We drove them immediately to the Behrhorst Clinic in nearby Chimaltenango. The doctor there said there was nothing he could do, that we could try a malnourished children’s center an hour’s drive away. The nurse there told us that they didn’t accept babies so young, and to see a pediatrician. The pediatrician shrugged his shoulders and said go to the hospital in the capitol. We asked him how we should feed her, and he said diluted formula, since her system couldn’t tolerate much more. We left. Clearly none of them thought that it was worth trying to save this little one.
None of us wanted to send Nora to the big city hospital where there were only large rooms filled with patients; where no one had time to look after a severely malnourished baby. We decided to take her home and started feeding her diluted formula with a .1 cc dropper. She was too weak even to swallow. I held her and sang to her as much as I could. She didn’t seem to be in pain, she just didn’t have energy to do anything but breathe. Still, she had a strong peaceful awareness, like a person in meditation. Nora was like other children I had seen in Guatemala, kids who were quiet and immobile, like they had lived their lives through already at such a young age, struggling internally to stay alive. We took comparison pictures of Nora with Jerry and Michelle Miller’s healthy two month old, so people could understand.

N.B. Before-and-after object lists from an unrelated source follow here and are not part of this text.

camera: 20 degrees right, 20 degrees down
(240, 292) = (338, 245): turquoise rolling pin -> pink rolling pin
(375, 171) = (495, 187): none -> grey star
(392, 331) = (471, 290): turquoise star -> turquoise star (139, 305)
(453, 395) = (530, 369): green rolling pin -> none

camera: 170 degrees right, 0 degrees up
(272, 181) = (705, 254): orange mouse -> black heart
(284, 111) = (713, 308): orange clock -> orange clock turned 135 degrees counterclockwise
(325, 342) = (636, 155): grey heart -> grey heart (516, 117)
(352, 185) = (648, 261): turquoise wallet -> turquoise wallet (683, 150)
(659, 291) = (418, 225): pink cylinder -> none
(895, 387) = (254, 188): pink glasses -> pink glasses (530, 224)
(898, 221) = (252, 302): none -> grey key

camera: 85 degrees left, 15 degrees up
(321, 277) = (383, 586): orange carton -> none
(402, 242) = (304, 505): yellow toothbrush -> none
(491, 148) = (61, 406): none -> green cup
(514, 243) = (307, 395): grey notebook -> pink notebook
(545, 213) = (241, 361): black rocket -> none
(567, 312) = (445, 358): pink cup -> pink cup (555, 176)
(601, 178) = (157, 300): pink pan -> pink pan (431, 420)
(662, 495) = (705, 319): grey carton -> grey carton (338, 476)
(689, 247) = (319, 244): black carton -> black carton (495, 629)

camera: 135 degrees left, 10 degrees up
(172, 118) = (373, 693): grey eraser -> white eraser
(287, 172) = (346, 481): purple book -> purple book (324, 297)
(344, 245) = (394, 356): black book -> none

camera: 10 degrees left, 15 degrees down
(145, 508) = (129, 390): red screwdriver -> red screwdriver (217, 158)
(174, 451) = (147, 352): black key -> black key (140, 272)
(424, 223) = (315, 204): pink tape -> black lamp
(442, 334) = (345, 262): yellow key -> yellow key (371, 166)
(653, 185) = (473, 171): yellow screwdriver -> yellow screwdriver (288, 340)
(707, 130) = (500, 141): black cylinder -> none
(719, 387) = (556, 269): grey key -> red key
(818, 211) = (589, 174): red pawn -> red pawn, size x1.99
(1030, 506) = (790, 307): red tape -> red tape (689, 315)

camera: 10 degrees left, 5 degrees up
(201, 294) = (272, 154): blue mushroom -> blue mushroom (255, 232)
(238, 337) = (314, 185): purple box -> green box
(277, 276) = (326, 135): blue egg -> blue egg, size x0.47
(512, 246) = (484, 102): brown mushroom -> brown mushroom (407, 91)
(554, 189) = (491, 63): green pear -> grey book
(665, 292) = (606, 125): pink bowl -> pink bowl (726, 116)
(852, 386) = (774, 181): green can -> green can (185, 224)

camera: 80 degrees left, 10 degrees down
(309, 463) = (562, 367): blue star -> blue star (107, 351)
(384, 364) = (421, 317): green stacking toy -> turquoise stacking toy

The next night Nora’s temperature dropped to 94º, so we moved the infirmary’s incubator into our family’s tent and continued to feed her drop-by-drop. This kind of care was new to us. The camp’s clinic crew was young and idealistic and we loved doing medical work, but the basic skills we knew mostly came through life experiences birthing and raising children, or from mentors in the Farm clinic or the more skilled midwifery crew, or by taking Emergency Medical Technician courses. I was 22 at the time. We realized that if Nora lived, it would take months of intensive care before we could let her go home. A student doctor friend told us of a Canadian woman in the capitol who ran a malnourished children’s home. We called her and she said to bring Nora in, that she would be glad to have her, that they had lots of babies in her shape. Nora’s mother agreed to let her go, and accompanied us. So we took her, incubator and all, to the home. When we got there, an attendant checked Nora out while the director showed us around. The babies we saw looked in pretty good shape, relative to Nora. As we were coming downstairs the attendant started yelling, “She’s retracting, she’s having a hard time breathing. We need to take her to the hospital!” Everyone started rushing around. We were hustled into a vehicle with Nora and the director, who drove so fast our car was almost hit twice.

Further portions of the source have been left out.